Balé não é coisa prá menino
"Lecco: O Bailarino"
A construção:
Aos 11 anos fiz balé na escola, mas balé não era coisa prá meninos, diziam meus colegas.
Você acha que parei? Claro que não! Continuei.
A professora Fátima me ensinou muita coisa em poucos meses, ganhei sapatilhas e até notas melhores no Diário Escolar.
Claro que eu não levava minhas sapatilhas para casa, minha mãe nem sonhava com isso.
Ela queria mesmo que eu fosse doutor, médico, advogado...
Aliás, tudo menos artista.
- Artista é tudo vagabundo! - Dizia.
Um dia aprendi a fazer Coupé, um saltinho rápido e básico de balé clássico, e cheguei em casa e pus-me a dar pulinhos pela cozinha enquanto mamãe terminava o almoço apressada, pois tinha que ir trabalhar.
Ela parou por um instante, enquanto eu saltitava despercebido e disse:
- Que coisa de viadinho é essa?!
Eu disfarcei. Fui para o quarto e fiquei saltitando em frente ao espelho.
Eu tinha 11 anos.
Eu sonhava ganhar o mundo, fazer escola em Paris, Berlim, Moscou.
Como eu sempre fui esguio, leve, disciplinado, solto (sem confusões), me dava muito bem nas aulas de balé.
Cinco meses depois da primeira aula fiz a minha primeira e única apresentação de balé em público, era uma música linda, na época eu não sabia o nome, hoje sei e a evito: Suíte n. 1 de Bach.
Suíte Nº. 1 de Sebastian Johan Bach
A apresentação foi fantástica, apenas eu e uma menina, que preservarei o nome, dançamos muito bem, aliás, agradamos ao gosto aguçado da professora.
Pena que os meus coleguinhas não gostaram muito da ideia, a partir daí surgiram as brincadeirinhas, as chacotas.
- Oi bailarina! Que sapatilhas lindas.
Coisas do tipo.
Certo dia um menino, o qual eu odiava religiosamente, Gil (mar), ultrapassou os limites e me fez tomar atitudes mais drásticas, o que lhe rendeu alguns pontos na altura do ombro direito.

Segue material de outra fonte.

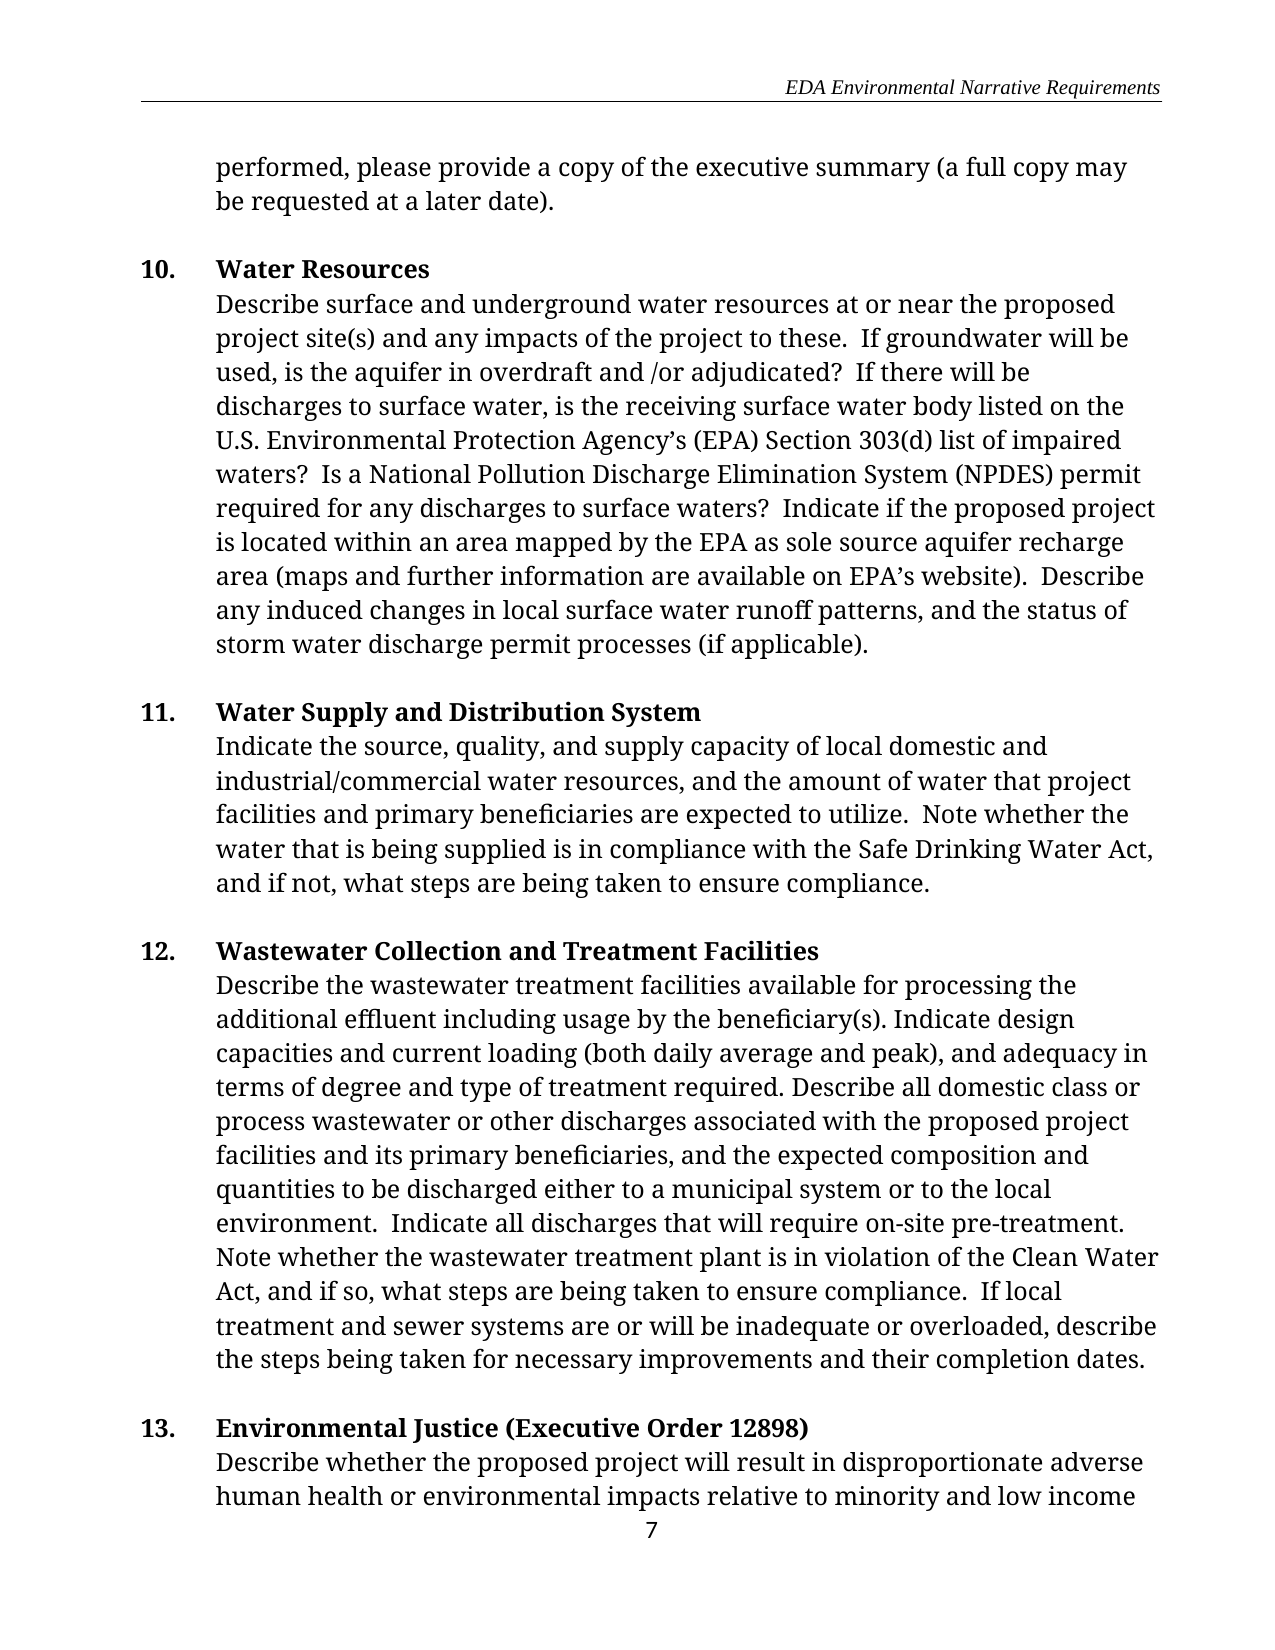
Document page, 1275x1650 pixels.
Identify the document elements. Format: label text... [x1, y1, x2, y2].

No final do recreio, eu já estava em minha sala, ele passava no corredor, olhou pela janela e provocou:
- Cadê as sapatilhas, bichinha?
Não pensei uma vez, pulei a janela munido de um estilete feito de uma mistura de tubo de caneta e lâmina de apontador de lápis e o golpeei na altura da garganta acertando-lhe (por sorte) no ombro direito.
A lâmina atravessou a malha do uniforme e penetrou profundamente na carne do menino.
Ele pôs-se a chorar, eu o olhava, enquanto era rodeado por alunos, professores, coordenadores, diretor e por fim, minha mãe.
Resultado:
- Nunca mais vai fazer balé. Coloquei um homem no mundo, não um viado.
Eu tinha 11 anos, não tinha condições de enfrentar isso sozinho.
Esse fato afetou 'grandemente' em minha personalidade, mais tarde uma psicóloga me diria que muitas das minhas limitações com a dança eram provenientes deste ocorrido.
Hoje estou disposto a rever conceitos e voltarei a fazer algumas oficinas de balé, como parte integrante do laboratório de montagem e/ou 'encontro' do meu clown, afinal de contas, este foi um dos meus primeiros sonhos destruídos, ressequidos, abandonados.